▶ [Given passage]
= Beginning of Section =

May 14, 2013
Figure 1 shows a portion of a relational table contained in a real, large information system. The table concerns the customers of an organization, where each row stores data about a single customer. The first column contains her code (if the code is negative, then the record refers to a special customer, called “fictitious”), columns 2 and 3 specify the time interval of validity for the record, ID_GROUP indicates the group the customer belongs to (if the value of FLAG_CP is “S”, then the customer is the leader of the group, and if FLAG_CF is “S”, then the customer is the controller of the group), FATTURATO is the annual turnover (but the value is valid only if FLAG_FATT is “S”). Obviously, each notion mentioned above (like “fictitious”, “group”, “leader”, etc.) has a specific meaning in the organization, and understanding such meaning is crucial if one wants to correctly manage the data in the table and extract information out of it. Similar rules hold for the other 47 columns that, for lack of space, are not shown in the figure.
Those who have experience of large databases, or databases that are part of large information systems will not be surprised to see such complexity in a single data structure. Now, think of a database with many tables of this kind, and try to imagine a poor final user accessing such tables to extract useful information. The problem is even more severe if one considers that information systems in the real world use different (often many) heterogeneous data sources, both internal and external to the organization. Finally, if we add to the picture the (inevitable) need of dealing with big data, and consider in particular the two v’s of “volume” and “velocity”, we can easily understand why effectively accessing, integrating and managing data in complex organizations is still one of the main issues faced by IT industry nowadays.
The above is a simple example motivating the claim that governing the resources (data, meta-data, services, processes, etc.) of modern information systems is still an outstanding problem. I would like to go in more detail on three important aspects related to this issue.
Accessing and querying data. Although the initial design of a collection of data sources might be adequate, corrective maintenance actions tend to re-shape them into a form that often diverges from the original structure. Also, they are often subject to changes so as to adapt to specific, application-dependent needs. Analogously, applications are continuously modified for accommodating new requirements, and guaranteeing their seamless usage within the organization is costly. The result is that the data stored in different sources and the processes operating over them tend to be redundant, mutually inconsistent, and obscure for large classes of users. So, query formulation often requires interacting with IT experts who know where the data are and what they mean in the various contexts, and can therefore translate the information need expressed by the user into appropriate queries. It is not rare to see organizations where this process requires domain experts to send a request to the data management staff and wait for several days (or even weeks, at least in some Public Administrations in Italy…) before they receive a (possibly inappropriate) query in response. In summary, it is often exceedingly difficult for end users to single out exactly the data that are relevant for them, even though they are perfectly able to describe their requirement in terms of business concepts.

= End of Section =

▶ [Information supplied]
= Beginning of Section =

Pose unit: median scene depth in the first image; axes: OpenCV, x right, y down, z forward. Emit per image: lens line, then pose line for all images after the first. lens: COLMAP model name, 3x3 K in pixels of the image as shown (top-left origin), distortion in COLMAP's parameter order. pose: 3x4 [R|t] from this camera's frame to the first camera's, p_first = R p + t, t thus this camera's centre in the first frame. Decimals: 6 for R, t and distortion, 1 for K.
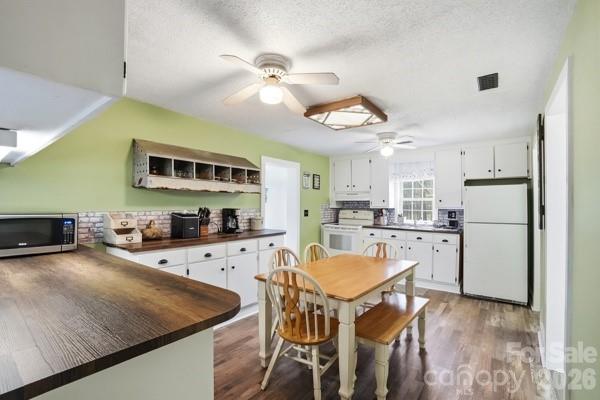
lens RADIAL K [[284.6, 0, 301.0], [0, 284.6, 204.1], [0, 0, 1]] dist [-0.034002, 0.001706]
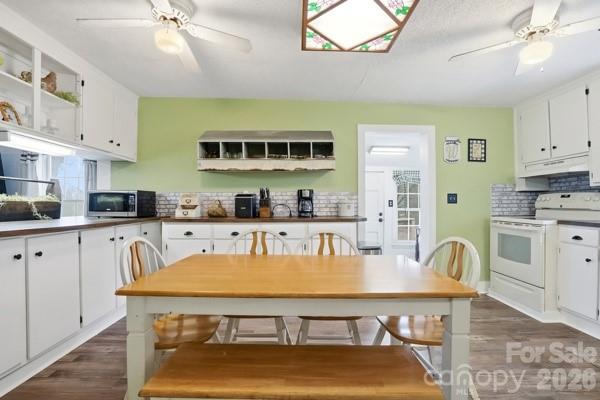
lens RADIAL K [[284.6, 0, 301.0], [0, 284.6, 204.1], [0, 0, 1]] dist [-0.034002, 0.001706]
pose [[0.616238, -0.007757, -0.787521, 0.468356], [0.006265, 0.999968, -0.004947, 0.067550], [0.787535, -0.001885, 0.616267, 0.463486]]
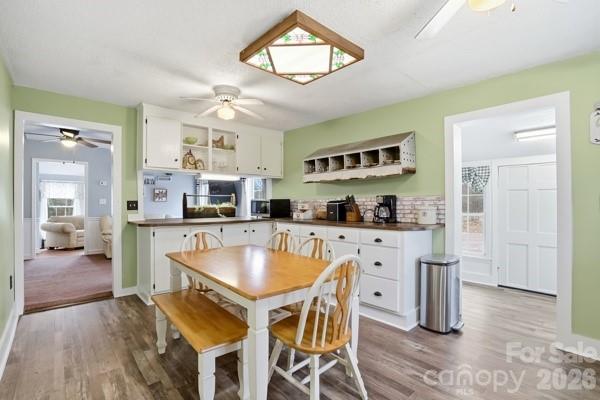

= End of Section =

▶ [Exercise 1] Translate this sentence from the passage on data management in information systems into French: "The table concerns the customers of an organization, where each row stores data about a single customer."
▶ [Exercise 2] Resume the passage on data management in information systems from the point at which it stops.
The material is separate from the passage on data management in information systems.

▶ [Reply 1] La table concerne les clients d'une organisation, où chaque ligne stocke des données relatives à un seul client.

▶ [Reply 2]
Data quality. It is often claimed that data quality is one of the most important factors in delivering high value information services. However, the above-mentioned scenario poses several obstacles to the goal of even checking data quality, let alone achieving a good level of quality in information delivery. How can we possibly specify data quality requirements, if we do not have a clear understanding of the semantics that data should bring? The problem is sharpened by the need of connecting to external data, originating, for example, from business partners, suppliers, clients, or even public sources. Again, judging about the quality of external data, and deciding whether to reconcile possible inconsistencies or simply adding such data as different views, cannot be done without a deep understanding of their meaning. Note that data quality is also crucial for opening data to external organizations. The demand of greater openness is irresistible nowadays. Private companies are pushed to open their resources to third parties, so as to favor collaborations and new business opportunities. In public administrations, opening up data is underpinning public service reforms in several countries, by offering people informed choices that simply have not existed before, thus driving towards improvements in the services to the citizens.
Process and service specification. Information systems are crucial artifacts for running organizations, and organizations rely not only on data, but also, for instance, on processes and services. Designing, documenting, managing, and executing processes is an important aspect of information systems. However, specifying what a process/service does, or which characteristics it is supposed to have, cannot be done correctly and comprehensively without a clear specification of which data the process will access, and how it will possibly change such data. The difficulties of doing that in a satisfactory way come from various factors, including the lack of modeling languages and tools for describing process and data holistically. However, the problems related to the semantics of data that we discussed above undoubtedly make the task even harder.
In the last five years, I (and my group in Roma) have been working on a new paradigm addressing these issues, based on the use of knowledge representation and reasoning techniques, and I want to share my excitement about it with the readers of this blog. The paradigm is called “Ontology-based Data Management” (OBDM), and requires structuring the information system into four layers.
The resource layer is constituted by the existing data sources and applications that are relevant for the organization.
The knowledge layer is constituted by a declarative and explicit representation of the whole domain of interest for the organization, called the domain knowledge base (DKB). The domain is specified by means of a formal and high level description of both its static and dynamic aspects, structured into four components: (i) the ontology, formally describing the information model of the organization and its basic usage primitives, (ii) the specification of atomic operations, representing meaningful and relevant basic actions in the domain, (iii) the specification of operating patterns, describing the sequencing of atomic operations that are considered correct in the various contexts of the organization, and (iv) the processes, where each process is a structured collection of activities producing a specific service or product within the organization.
The mapping layer is a set of declarative assertions specifying how the available resources map to the DKB.
The view layer specifies views over the knowledge layer, both to be provided to internal applications, and to be exposed as open data and open APIs to third parties.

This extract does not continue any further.